What we collect
When you use linq, we collect:
- Your email address (for login and communication)
- Receipts and invoices you upload or forward (images, PDFs)
- Data extracted from those receipts (vendor, amount, date, ABN, ATO category)
- Business information you provide (entity name, structure, GST status)
- Basic usage data (pages visited, features used)
How we use it
- AI classification: We use Azure Document Intelligence (OCR) and Azure OpenAI to extract and categorise your receipts. Your data is processed but never used to train AI models.
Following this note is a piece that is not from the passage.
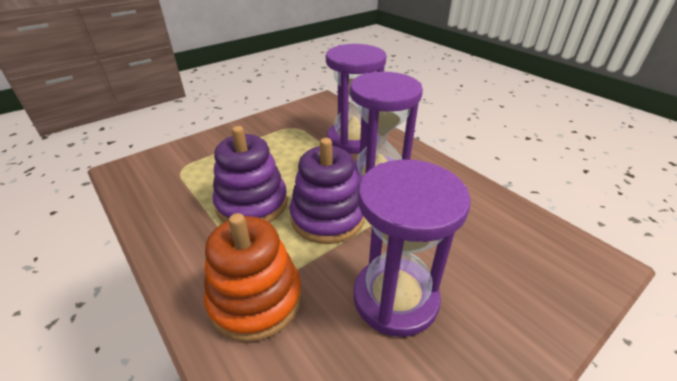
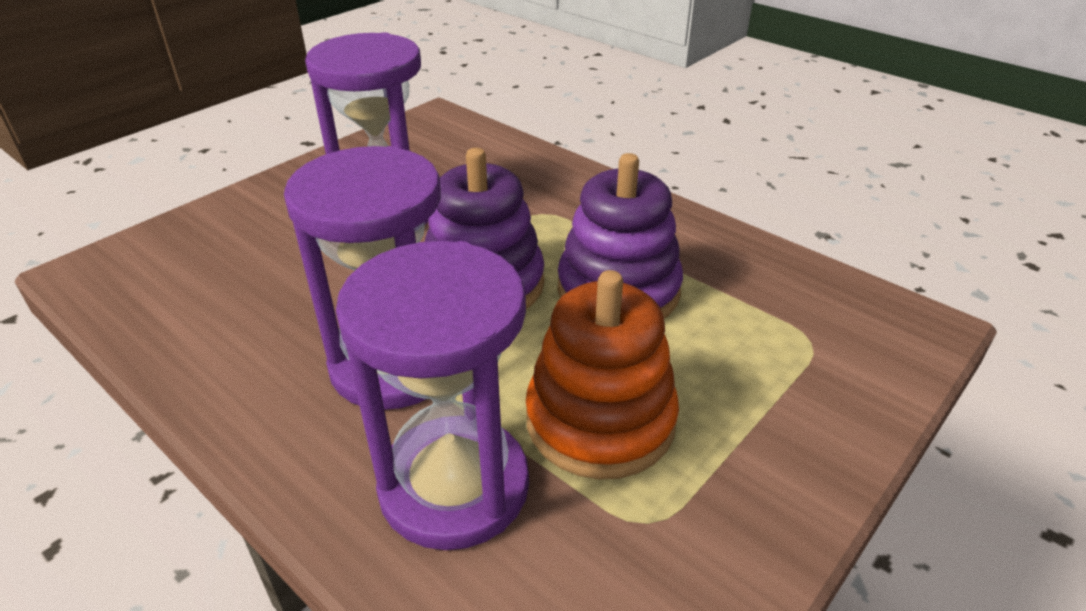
camera: 170 degrees right, 0 degrees up
orange stacking toy [204,213,302,342] -> orange stacking toy moved to [526,270,679,479]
- Tax preparation: Organising your expenses by ATO category so you and your accountant can prepare your tax return faster.
- Accountant sharing: When you generate a share link, your accountant can view a read-only summary. The link expires after 30 days.
Where your data is stored
All data is stored in Microsoft Azure, Australia East region (Sydney). Your data does not leave Australia. We use:
- Azure Cosmos DB (database)
- Azure Blob Storage (receipt files)
- Azure Key Vault (encryption keys and secrets)
AI processing
linq uses AI to read and classify your receipts. Specifically:
- Azure Document Intelligence extracts text, amounts, and vendor details from receipt images
- Azure OpenAI (GPT-4o-mini) suggests an ATO category and confidence score
- AI suggestions are always shown for your review — we never auto-accept a classification
- Your receipt data is not used to train any AI model
Third parties
We use Microsoft Azure for infrastructure. We do not sell, share, or provide your data to any data brokers, advertisers, or other third parties. Your accountant only sees data you explicitly share via a time-limited link.
Your rights
- Access: You can view all your data in the app at any time
- Correction: You can edit any receipt data inline
- Deletion: You can delete individual receipts. To delete your entire account, contact us
- Export: You can export your data as Excel or PDF at any time
Australian Privacy Act
linq complies with the Australian Privacy Act 1988 (Cth) and the Australian Privacy Principles (APPs). If you have a privacy complaint, contact us first. If unresolved, you can contact the Office of the Australian Information Commissioner (OAIC).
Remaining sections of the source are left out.